The novel many believe to be his masterpiece, Un corazón tan blanco (A Heart So White), appeared in 1992. Its opening is one that sends shudders through me still:
‘I did not want to know but I have since come to know that one of the girls, when she wasn’t a girl anymore and hadn’t long been back from her honeymoon, went into the bathroom, stood in front of the mirror, unbuttoned her blouse, took off her bra and aimed her own father’s gun at her heart, her father at the time was in the dining room with other members of the family and three guests. When they heard the shot, some five minutes after the girl had left the table, her father didn’t get up at once, but stayed there for a few seconds, paralysed, his mouth still full of food, not daring to chew or swallow, far less to spit the food out on to his plate; and when he finally did get up and run to the bathroom, those who followed him noticed that when he discovered the blood-spattered body of his daughter and clutched his head in his hands, he kept passing the mouthful of meat from one cheek to the other, still not knowing what to do with it. He was carrying his napkin in one hand and he didn’t let go of it until, after a few moments, he noticed the bra that had been flung into the bidet and he covered it with the one piece of cloth that he had to hand or rather in his hand and which his lips had sullied, as if he were more ashamed of the sight of her underwear than of her fallen, half-naked body with which, until only a short time before, the article of underwear had been in contact: the same body that had been sitting at the table, that had walked down the corridor, that had stood there. Before that, with an automatic gesture, the father had turned off the tap in the basin, the cold tap, which had been turned full on.’
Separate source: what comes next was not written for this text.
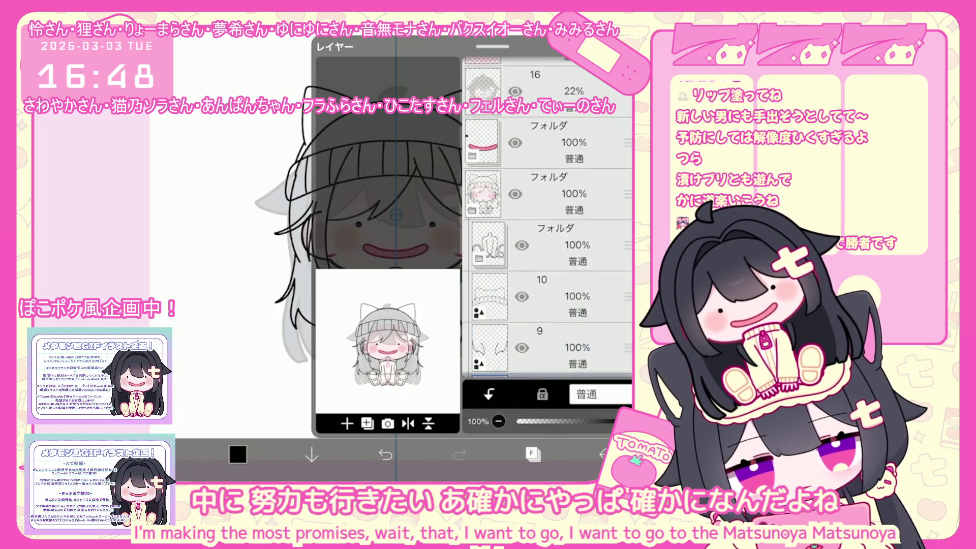
{"action": "left_click", "coordinate": [550, 267]}
{"action": "left_click", "coordinate": [347, 423]}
I never met Javier Marías, and never felt the desire to, since his novels and essays are so marvellous that the man himself might conceivably have proved a disappointment. But I do recall a story, told me by a friend, that reveals – with dreadful acuity given the way he met his end – something of his character. Marías had been invited to a prestigious international fellowship at a world famous university, which involved lodging in one of the university’s colleges for a couple of months and presenting a series of six lectures. Marías was inclined to accept, but there was one proviso: would he be allowed to smoke in his college room? Unfortunately, he would not: a smoking ban applied to all the university buildings and grounds, without exception. Marías declined the invitation.
He will be much missed, including by those, like me, who only knew him through his works.